Como medida emergencial de controle, a Secretaria de Estado da Saúde convoca todas as pessoas entre 6 meses e 59 anos residentes na capital paulista, em Guarulhos e em São Bernardo do Campo para receberem a vacina, independentemente de já terem sido vacinadas anteriormente. O imunizante tríplice viral, que protege contra sarampo, caxumba e rubéola, é disponibilizado gratuitamente pelo Sistema Único de Saúde (SUS) nas Unidades Básicas de Saúde (UBSs). Na cidade de São Paulo, o atendimento ocorre em 483 postos de saúde durante a Campanha de Multivacinação, além de pontos estratégicos montados em locais de grande circulação, como estações de metrô e de transporte público.
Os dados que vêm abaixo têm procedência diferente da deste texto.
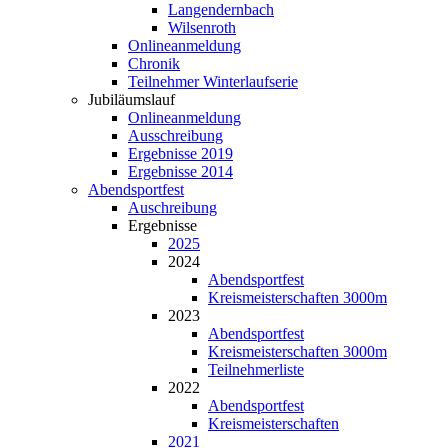
Langendernbach
Wilsenroth
Onlineanmeldung
Chronik
Teilnehmer Winterlaufserie
Jubiläumslauf
Onlineanmeldung
Ausschreibung
Ergebnisse 2019
Ergebnisse 2014
Abendsportfest
Auschreibung
Ergebnisse
2025
2024
Abendsportfest
Kreismeisterschaften 3000m
2023
Abendsportfest
Kreismeisterschaften 3000m
Teilnehmerliste
2022
Abendsportfest
Kreismeisterschaften
2021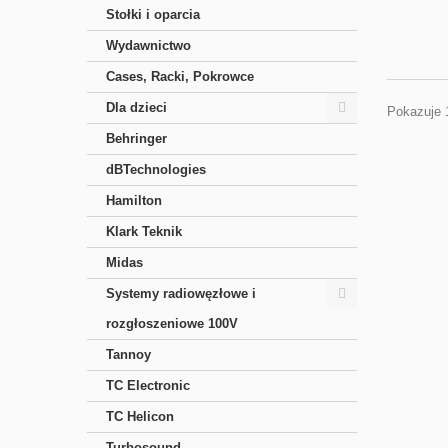
Stołki i oparcia
Wydawnictwo
Cases, Racki, Pokrowce
Dla dzieci
Pokazuje 
Behringer
dBTechnologies
Hamilton
Klark Teknik
Midas
Systemy radiowęzłowe i
rozgłoszeniowe 100V
Tannoy
TC Electronic
TC Helicon
Turbosound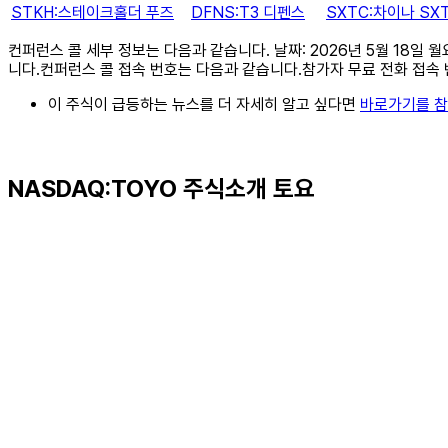
STKH:스테이크홀더 푸즈
DFNS:T3 디펜스
SXTC:차이나 S
컨퍼런스 콜 세부 정보는 다음과 같습니다. 날짜: 2026년 5월 18일 
니다.컨퍼런스 콜 접속 번호는 다음과 같습니다.참가자 무료 전화 접속 번호: (80
이 주식이 급등하는 뉴스를 더 자세히 알고 싶다면
바로가기를 
NASDAQ:TOYO 주식소개 토요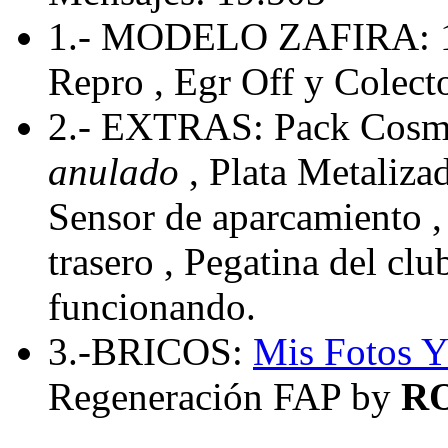
1.- MODELO ZAFIRA: 
Repro , Egr Off y Colecto
2.- EXTRAS: Pack Cosmo
anulado
, Plata Metaliza
Sensor de aparcamiento , 
trasero , Pegatina del cl
funcionando.
3.-BRICOS:
Mis Fotos
Y
Regeneración FAP by
R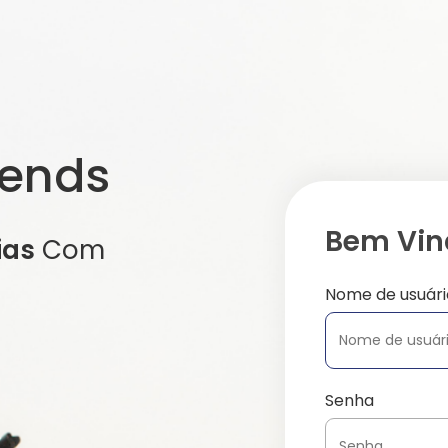
iends
Bem Vind
ias
Com
Nome de usuári
Senha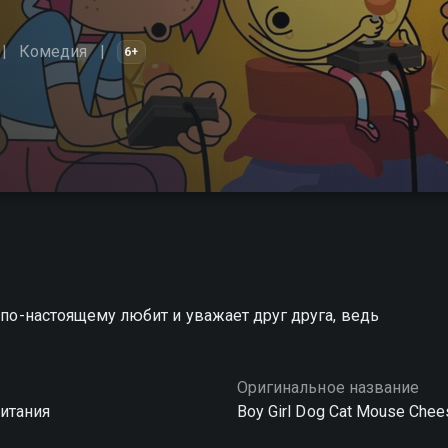
Комедия
6+
о по-настоящему любит и уважает друг друга, ведь
Оригинальное название
итания
Boy Girl Dog Cat Mouse Chee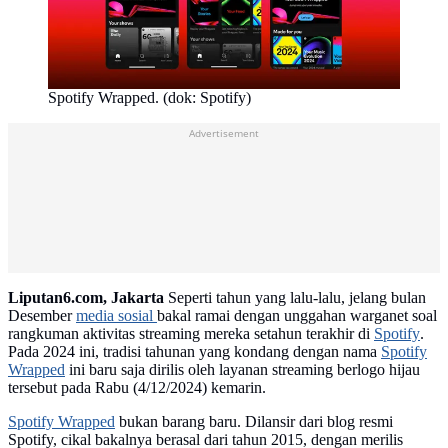
Spotify Wrapped. (dok: Spotify)
Advertisement
Liputan6.com, Jakarta
Seperti tahun yang lalu-lalu, jelang bulan
Desember
media sosial
bakal ramai dengan unggahan warganet soal
rangkuman aktivitas streaming mereka setahun terakhir di
Spotify
.
Pada 2024 ini, tradisi tahunan yang kondang dengan nama
Spotify
Wrapped
ini baru saja dirilis oleh layanan streaming berlogo hijau
tersebut pada Rabu (4/12/2024) kemarin.
Spotify Wrapped
bukan barang baru. Dilansir dari blog resmi
Spotify, cikal bakalnya berasal dari tahun 2015, dengan merilis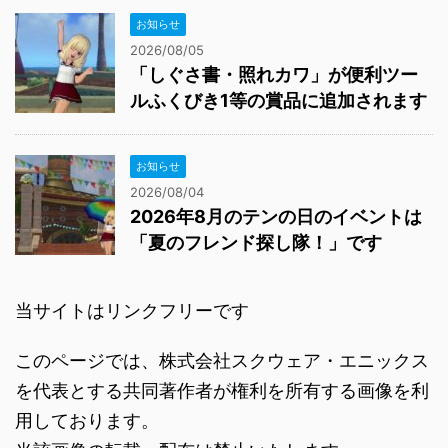
お知らせ
2026/08/05
「しぐさ書・照れカワ」が便利ツー
ルふくびき1等の賞品に追加されます
お知らせ
2026/08/04
2026年8月のテンの日のイベントは
「夏のフレンド探し隊！」です
当サイトはリンクフリーです
このページでは、株式会社スクウェア・エニックス
を代表とする共同著作者が権利を所有する画像を利
用しております。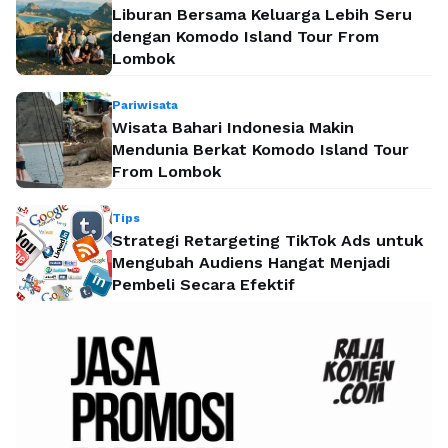
Liburan Bersama Keluarga Lebih Seru
dengan Komodo Island Tour From
Lombok
Pariwisata
Wisata Bahari Indonesia Makin
Mendunia Berkat Komodo Island Tour
From Lombok
Tips
Strategi Retargeting TikTok Ads untuk
Mengubah Audiens Hangat Menjadi
Pembeli Secara Efektif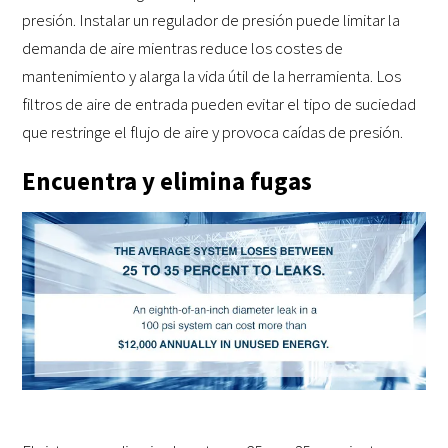
presión. Instalar un regulador de presión puede limitar la
demanda de aire mientras reduce los costes de
mantenimiento y alarga la vida útil de la herramienta. Los
filtros de aire de entrada pueden evitar el tipo de suciedad
que restringe el flujo de aire y provoca caídas de presión.
Encuentra y elimina fugas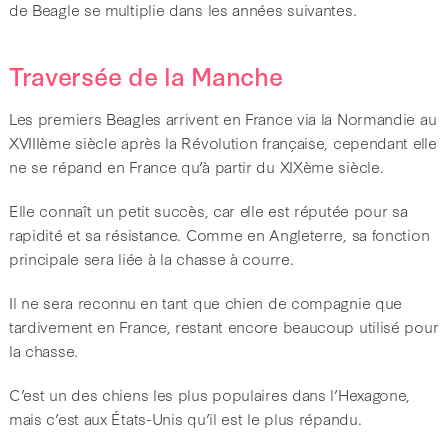
de Beagle se multiplie dans les années suivantes.
Traversée de la Manche
Les premiers Beagles arrivent en France via la Normandie au
XVIIIème siècle après la Révolution française, cependant elle
ne se répand en France qu’à partir du XIXème siècle.
Elle connaît un petit succès, car elle est réputée pour sa
rapidité et sa résistance. Comme en Angleterre, sa fonction
principale sera liée à la chasse à courre.
Il ne sera reconnu en tant que chien de compagnie que
tardivement en France, restant encore beaucoup utilisé pour
la chasse.
C’est un des chiens les plus populaires dans l’Hexagone,
mais c’est aux États-Unis qu’il est le plus répandu.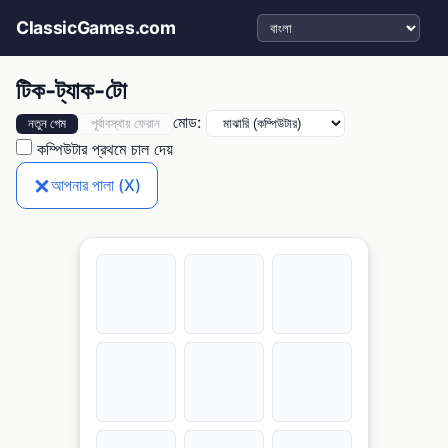
ভাষা নির্বাচন করুন
ClassicGames.com
টিক-ট্যাক-টো
মোড:
নতুন গেম
পূর্বাবস্থায় ফেরান
কম্পিউটার প্রথমে চাল দেয়
আপনার পালা (X)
A estratégia vacinal varia de acordo com a faixa etária dos munícipes. Bebês de 6 a 11 meses recebem a chamada “dose zero”, que não substitui as aplicações de rotina previstas para os 12 e 15 meses de vida. Já para a população de 12 meses a 29 anos e trabalhadores da saúde, o esquema exige duas doses completas, enquanto a faixa dos 30 aos 59 anos necessita de apenas uma aplicação. Para garantir o atendimento adequado, as autoridades recomendam levar um documento de identificação e a caderneta de vacinação para conferência do histórico médico.


Os primeiros sinais do sarampo incluem febre alta, geralmente superior a 38,5°C, acompanhada de tosse, secreção nasal e olhos avermelhados ou irritados. O sintoma mais marcante é o aparecimento de manchas vermelhas pela pele, que surgem no rosto e avançam pelo restante do corpo. Ao apresentar esses sinais, a pessoa deve procurar imediatamente um serviço de saúde para avaliação médica e diagnóstico, evitando contato direto com outros indivíduos para conter a contaminação.